__TASK DESCRIPTION__. Write the next part of the account of migrating the client's server infrastructure to AWS, picking up after its final sentence.

__SELECTED EXTRACT__.
:::::

We investigated several different solutions. A private cloud was an option. However, this was rejected because private clouds are dedicated to a single client and this wasn’t possible in this case. The customer planned to create an infrastructure that could be used for multiple business targets in the future. After rejecting this option, a choice was made to go for AWS, mainly because of its leading position on the market.

The approach to “migrate” the client to a cloud had to take into account a few important risks:

▸ During migration, the system could go down for a maximum of 60 seconds only.

▸ There were more than 90 different servers with different operating systems (Microsoft and Linux) which had to be migrated in a strict order so as to keep availability high.

▸ The system was separated physically and would have to be unified in one solution supported by AWS.

▸ The database infrastructure was suboptimal and had to be redesigned before any migration could begin.

The process we designed was as follows:

1. Dev and test accounts were created in AWS to test progress of the migration.

2. In order to decide how the infrastructure should be designed, we had to create an architectural design diagram.

3. A comparison of the different hardware options was made (cloud vs bare-metal) to ensure the same farm of servers would be launched in AWS.

:::::

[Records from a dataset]

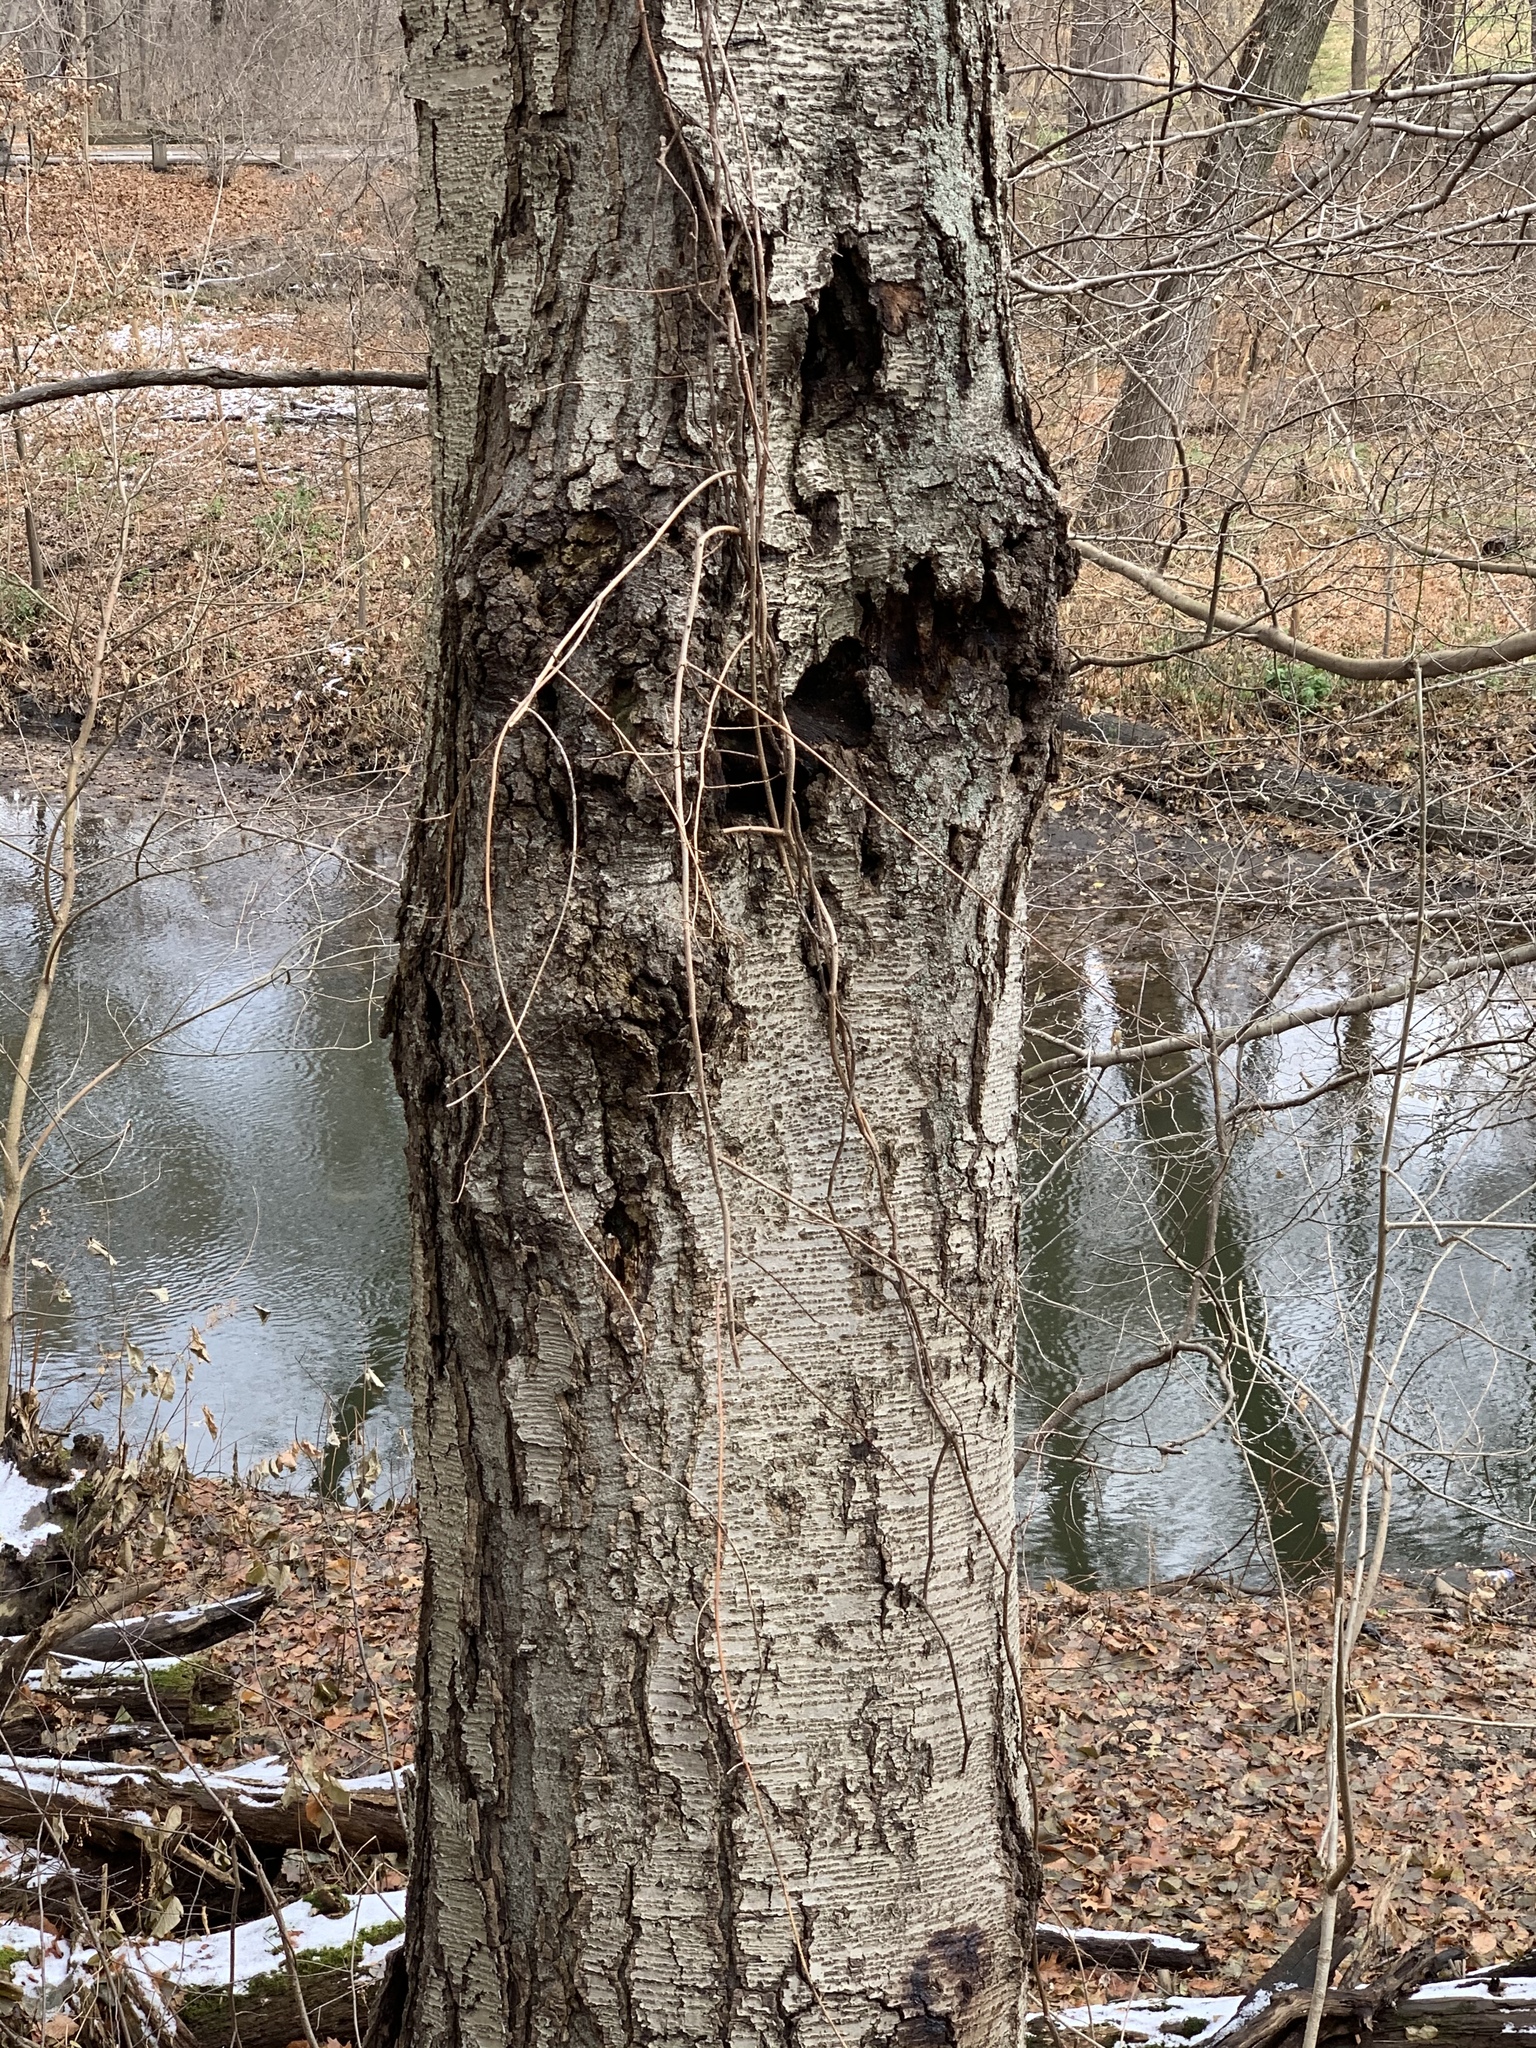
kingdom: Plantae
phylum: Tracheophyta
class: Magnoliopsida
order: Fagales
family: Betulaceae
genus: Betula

:::::

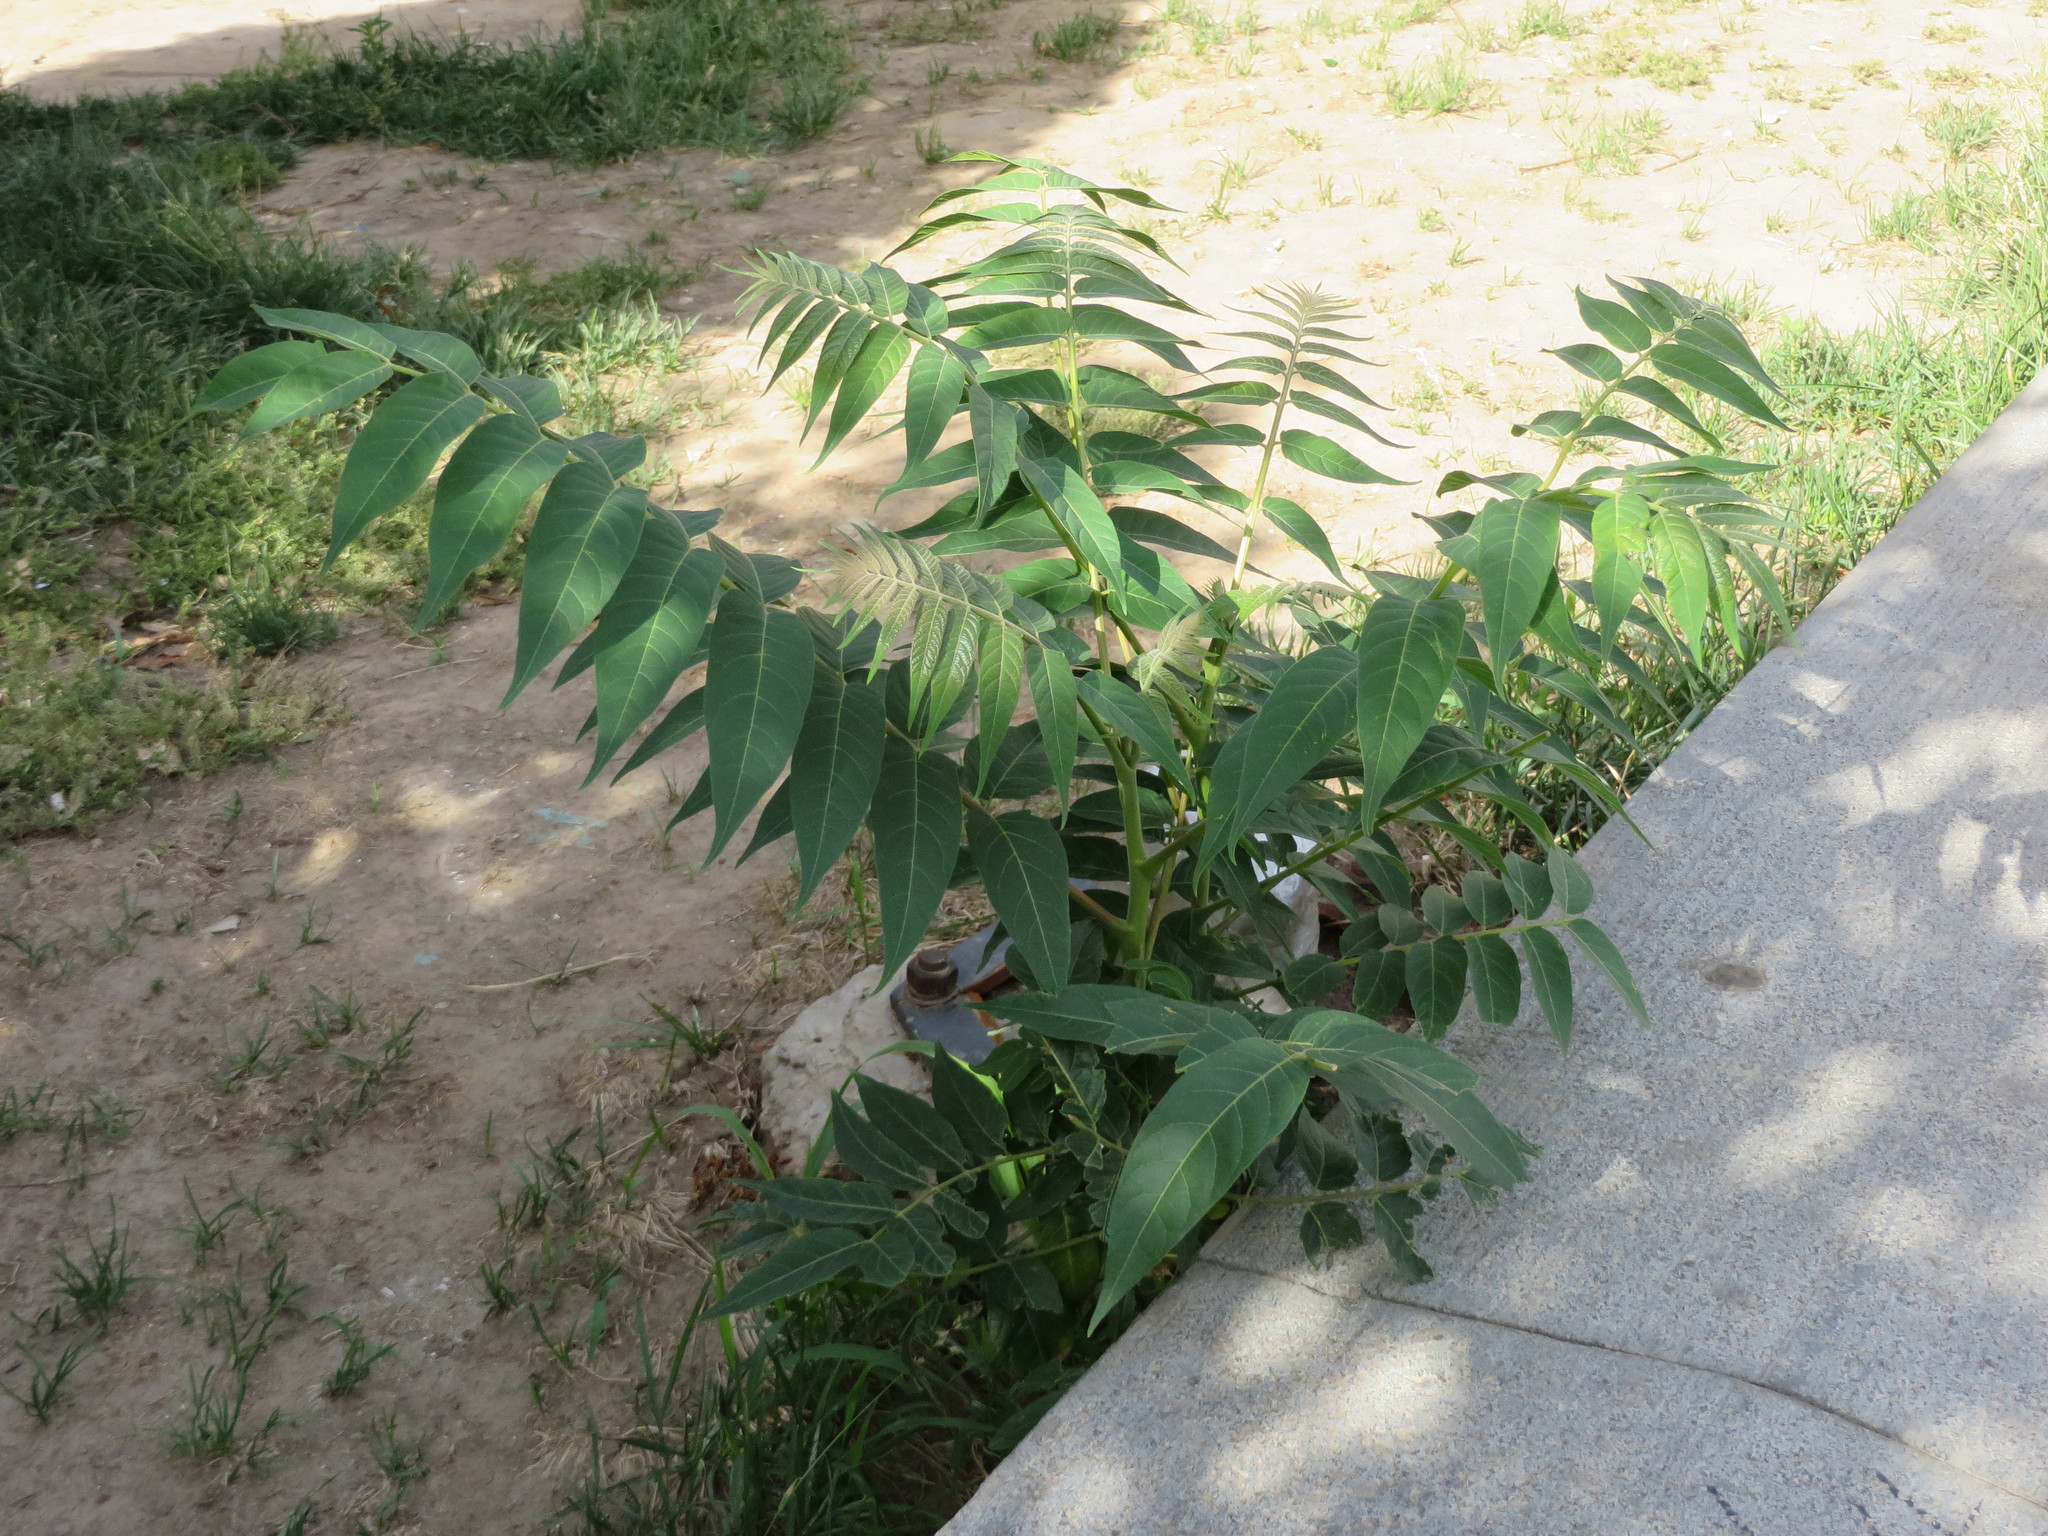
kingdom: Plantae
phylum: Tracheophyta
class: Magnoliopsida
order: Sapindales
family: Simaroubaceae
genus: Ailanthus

:::::

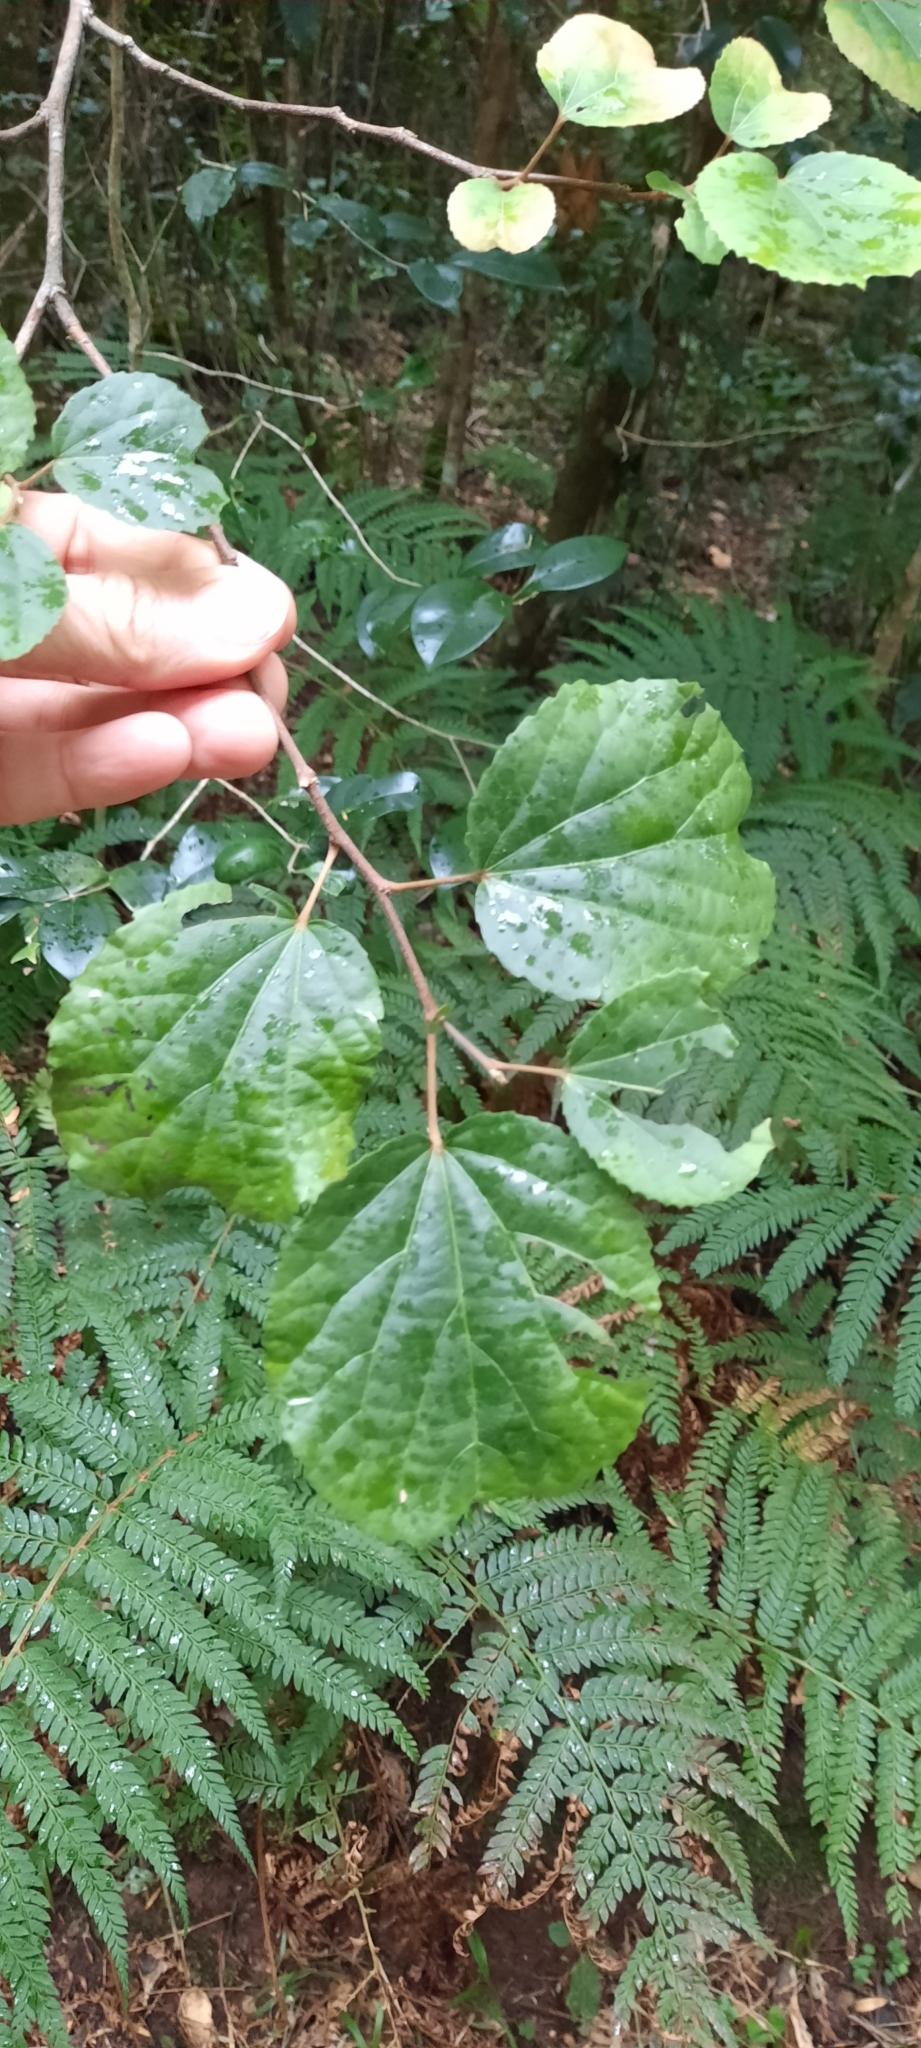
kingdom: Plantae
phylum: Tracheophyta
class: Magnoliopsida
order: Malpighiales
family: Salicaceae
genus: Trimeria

:::::

__ANSWER SPACE__.
4. We started by creating an infrastructure in AWS:

▸ Networking parts (VPC, security groups, routes).

▸ EC2 fleet for services. ▸ CloudFormation templates to automate server deployments.

35%
cost reduction
40%
increase in service performance
60%
utilization of resources

Result

Thanks to the auto-scaling features, our client was positively surprised by the way their infrastructure’s load was handled.

In addition, after the migration to AWS, the customer noticed significant reductions in costs. He is now able to control expenditures from just one location (using AWS Billing). Managing the architecture configuration is much easier having it all in one place, without having to constantly jump from one multiple data center to other centers. The whole process took around 3 months, which included planning, testing and implementation of the changes.

However, the greatest advantage of having the infrastructure in AWS is that it is self-healing.

Now, when one of the EC2 instances fails or goes down, mechanisms such as Auto Scaling Group
and Launch Configuration can raise a new instance automatically without any manual involvement.

Also, thanks to the load balancers used in AWS, services now have regular traffic which means
the applications work consistently. Using Load balancers helps to control the traffic on the servers
and other virtual machines.

Aspects that have an impact on moving from bare-metals to AWS

  1. Poor communication with staff in data centers,
  2. Lack of devs and test servers in data centers to test solutions.
  3. Problems with hardware in data centers (RAM corruption in server took 2+ days to replace).

Outcomes

What were the benefits the customer enjoyed?

  1. A single location where the whole infrastructure is held and managed.
  2. Cost reductions (of around 30-40%) with AWS.
  3. Self-healing and traffic-proof infrastructure.
  4. One platform for all billings and usage data.
  5. Cloud solution elasticity.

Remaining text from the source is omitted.